## The HOMFLYPT Polynomial

While in the 1920's Alexander was able to distinguish inequivalent knots by calculating the determinant of a linear homogeneous system, in the 1960's Conway showed that there is an easier way to obtain the Alexander polynomial. Instead of obtaining the system and calculating its determinant, one could proceed inductively by using the skein relations. Namely, let three regular projections of links are everywhere the same except in one neighborhood, and if in that neighborhood they look like
```\   /           \   /           |    |
\ /		 \ /            |    |
\		  /             |    |
/ \		 / \            |    |
/   \		/   \           |    |

L+	          L-	          Lo

```

Then these links will be mapped to polynomials of t which will be related by a relation

A(t) f(L+) + B(t) f(L-) = C(t) f(Lo)

where L+ is the link where there is a positive crossing in the distinct neighborhood, L- is the link with the negative crossing, and Lo is the link without the crossing.

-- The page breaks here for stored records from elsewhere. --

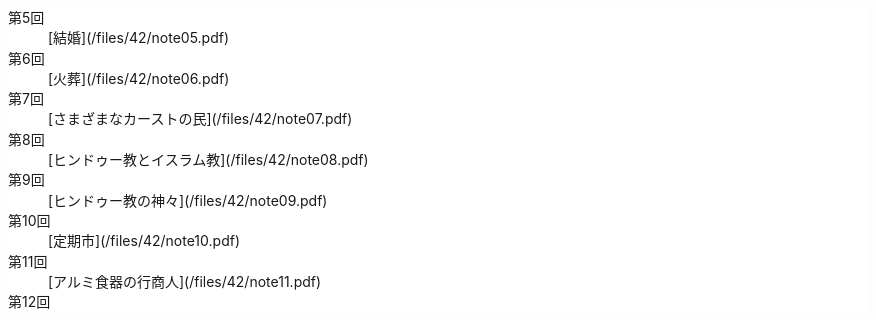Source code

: <dt>
第5回

<dd>
[結婚](/files/42/note05.pdf) 
</dd>
</dt>

<dt>
第6回

<dd>
[火葬](/files/42/note06.pdf) 
</dd>
</dt>

<dt>
第7回

<dd>
[さまざまなカーストの民](/files/42/note07.pdf) 
</dd>
</dt>

<dt>
第8回

<dd>
[ヒンドゥー教とイスラム教](/files/42/note08.pdf) 
</dd>
</dt>

<dt>
第9回

<dd>
[ヒンドゥー教の神々](/files/42/note09.pdf) 
</dd>
</dt>

<dt>
第10回

<dd>
[定期市](/files/42/note10.pdf) 
</dd>
</dt>

<dt>
第11回

<dd>
[アルミ食器の行商人](/files/42/note11.pdf) 
</dd>
</dt>

<dt>
第12回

One may use these relations to calculate f(L) for any link as follows. When one applies a skein relation to a neighborhood that contains one crossing, one obtains one link with one crossing less, and one link with the same number of crossings but one crossing reversed. One may thus continue until one gets links with fewer crossings than the original, and one link where crossings are arranged so as to render the link trivial. This is always possible, since if a link consists of the components K1, K2,..., Kn such that for i less than j, all crossings of Ki are above all crossings of Kj, and if in each component Ki one may move along the loop in such a way that overcrossings always appear before undercrossings, the link consists of n unlinked circles. One may show inductively that the polynomial of such a link is

```
/A(t) + B(t)\  n-1
|-------------|
\   C(t)    /
```

if one uses the convention that the polynomial of the trivial knot is 1.

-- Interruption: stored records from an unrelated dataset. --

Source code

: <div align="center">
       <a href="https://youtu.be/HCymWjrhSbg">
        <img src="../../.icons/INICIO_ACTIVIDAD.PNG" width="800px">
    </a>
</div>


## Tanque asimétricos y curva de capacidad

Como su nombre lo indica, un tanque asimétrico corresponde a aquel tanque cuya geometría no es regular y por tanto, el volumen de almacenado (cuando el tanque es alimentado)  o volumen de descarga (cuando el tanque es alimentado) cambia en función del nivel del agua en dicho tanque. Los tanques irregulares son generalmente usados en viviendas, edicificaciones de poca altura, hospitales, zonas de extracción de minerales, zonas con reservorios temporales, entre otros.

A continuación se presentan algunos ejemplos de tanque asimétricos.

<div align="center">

For the Alexander-Conway polynomial one may show that A(t)=1 and B(t)=-1. In 1984 V.F.R. Jones generalized these relations and thus obtained the Jones Polynomial, which is more efficient in distinguishing inequivalent knots than the Alexander-Conway. In 1985 however a number of mathematicians showed independently of each other, and almost simultaneously, that the three terms A(t), B(t) and C(t) did not have to be related to each other through some parameter t in order for the skein relations to define a knot invariant. One may thus define a two-parameter invariant P(s,t), which is known as the homflypt polynomial from the initials of the mathematicians that discovered it.

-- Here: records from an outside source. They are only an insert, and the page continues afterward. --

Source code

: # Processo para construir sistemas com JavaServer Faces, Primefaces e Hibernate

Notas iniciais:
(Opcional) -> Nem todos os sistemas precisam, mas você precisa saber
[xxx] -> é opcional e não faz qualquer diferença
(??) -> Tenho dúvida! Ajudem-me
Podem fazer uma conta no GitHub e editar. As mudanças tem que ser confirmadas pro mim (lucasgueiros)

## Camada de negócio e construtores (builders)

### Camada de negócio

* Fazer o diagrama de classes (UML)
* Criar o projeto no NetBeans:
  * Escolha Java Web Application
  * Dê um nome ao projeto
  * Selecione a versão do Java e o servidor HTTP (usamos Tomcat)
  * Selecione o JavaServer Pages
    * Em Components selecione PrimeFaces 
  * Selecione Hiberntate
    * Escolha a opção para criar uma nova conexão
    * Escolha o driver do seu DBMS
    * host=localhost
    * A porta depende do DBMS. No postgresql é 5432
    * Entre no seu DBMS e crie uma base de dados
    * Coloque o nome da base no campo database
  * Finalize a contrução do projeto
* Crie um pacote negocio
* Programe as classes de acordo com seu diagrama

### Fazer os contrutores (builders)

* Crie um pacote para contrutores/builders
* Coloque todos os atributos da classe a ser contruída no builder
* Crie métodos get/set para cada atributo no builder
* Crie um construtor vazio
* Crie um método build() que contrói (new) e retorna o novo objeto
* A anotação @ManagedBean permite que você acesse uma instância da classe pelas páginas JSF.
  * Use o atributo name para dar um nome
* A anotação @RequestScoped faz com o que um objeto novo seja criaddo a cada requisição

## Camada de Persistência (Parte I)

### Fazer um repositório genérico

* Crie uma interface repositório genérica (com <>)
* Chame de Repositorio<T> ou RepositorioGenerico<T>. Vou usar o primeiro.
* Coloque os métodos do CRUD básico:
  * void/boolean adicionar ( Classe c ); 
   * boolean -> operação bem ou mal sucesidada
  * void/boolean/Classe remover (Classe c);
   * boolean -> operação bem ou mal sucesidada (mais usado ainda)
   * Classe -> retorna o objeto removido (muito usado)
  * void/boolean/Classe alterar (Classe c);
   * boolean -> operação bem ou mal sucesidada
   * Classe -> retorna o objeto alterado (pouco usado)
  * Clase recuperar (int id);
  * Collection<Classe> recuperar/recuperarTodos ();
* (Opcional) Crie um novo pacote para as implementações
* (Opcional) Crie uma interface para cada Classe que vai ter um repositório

In addition to being more efficient than both the Alexander-Conway and the Jones polynomial in distinguishing inequivalent knots, the homflypt polynomial was the first known knot invariant to distinguish mirror symmetric knots. Since the terms A and B in the skein relations are unrelated, one obtains the polynomial of the mirror symmetric knot by exchanging A with B and vice versa. If these polynomials are distinct, the knot is chiral (inequivalent to its mirror symmetric).